Along comes Barnabas. The church at Jerusalem sends Barnabas to Antioch. He was sent so that the new churches would have ministerial help, so that they would be encouraged, and so that they could be taught how to survive and grow as a new church. Barnabas was the right person to send. His name means “encouragement.”
He encouraged them to remain true to the Lord with all their hearts.
His character was just what it should be. He is described as good, upright, just, moral, honorable, and pleasing to God. He was what he should be inwardly and outwardly. He was full of the HS; conscious and aware of the HS’s presence and power. And to tell you the truth, no minister of the gospel, no disciple of the Lord should be any less than Barnabas. As a result of Barnabas and his encouragement, many were added to the Lord.

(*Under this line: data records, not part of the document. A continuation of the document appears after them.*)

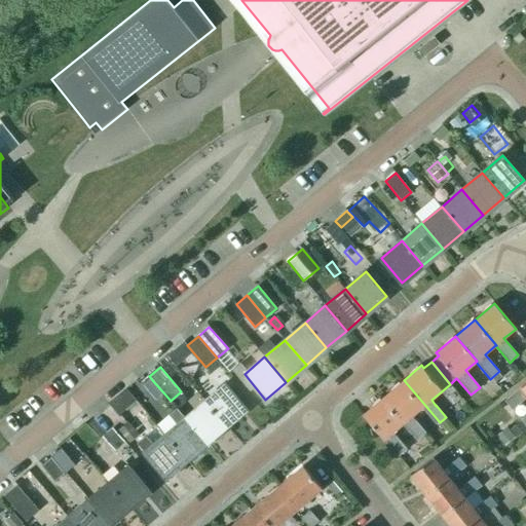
[(440,422),(404,380),(387,393),(423,436),(426,433),(412,416),(422,408),(437,424),(440,422)]
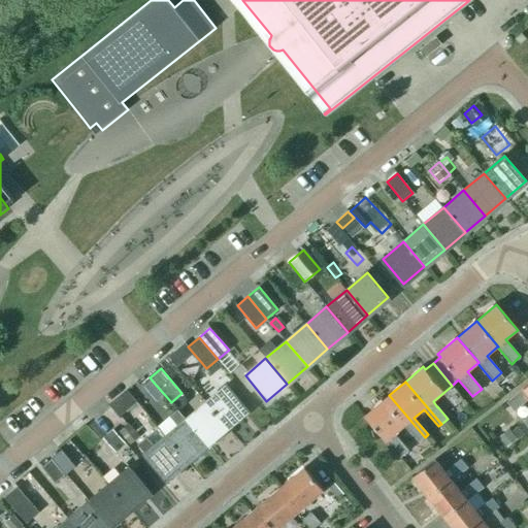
[(154,383),(144,391),(155,402),(164,394),(154,383)]
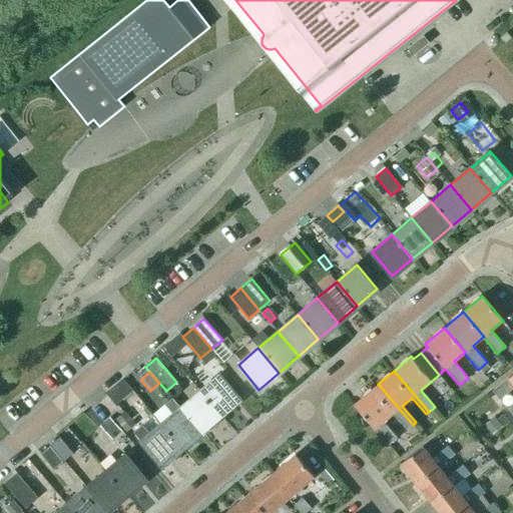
[(199,391),(220,416),(240,399),(219,374),(199,391)]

Here’s the key. A new church will reach people—in fact, any church will reach people when believers are witnessing faithfully, when churches are showing interest in the witnessing of believers elsewhere, and when disciples and ministers are encouraging and demonstrating such godly character.
READ 25& 26. Now the church seeks additional staff. It was too much for one minister to handle. So Barnabas sought help. The focus in these verses seems to show that Barnabas was the one who realized that more help was needed, but surely the church was bound to have sensed the need for additional staff and given its approval. The need was sensed and the decision was made to seek help.
But who should they get that would qualify to be able to handle the church at Antioch? A unique person was needed, a person who not only had a Jewish background, but who knew the Greek language and culture and could relate to both Gentile and Jew alike. The person also needed to be fearless and bold in his witness for Christ.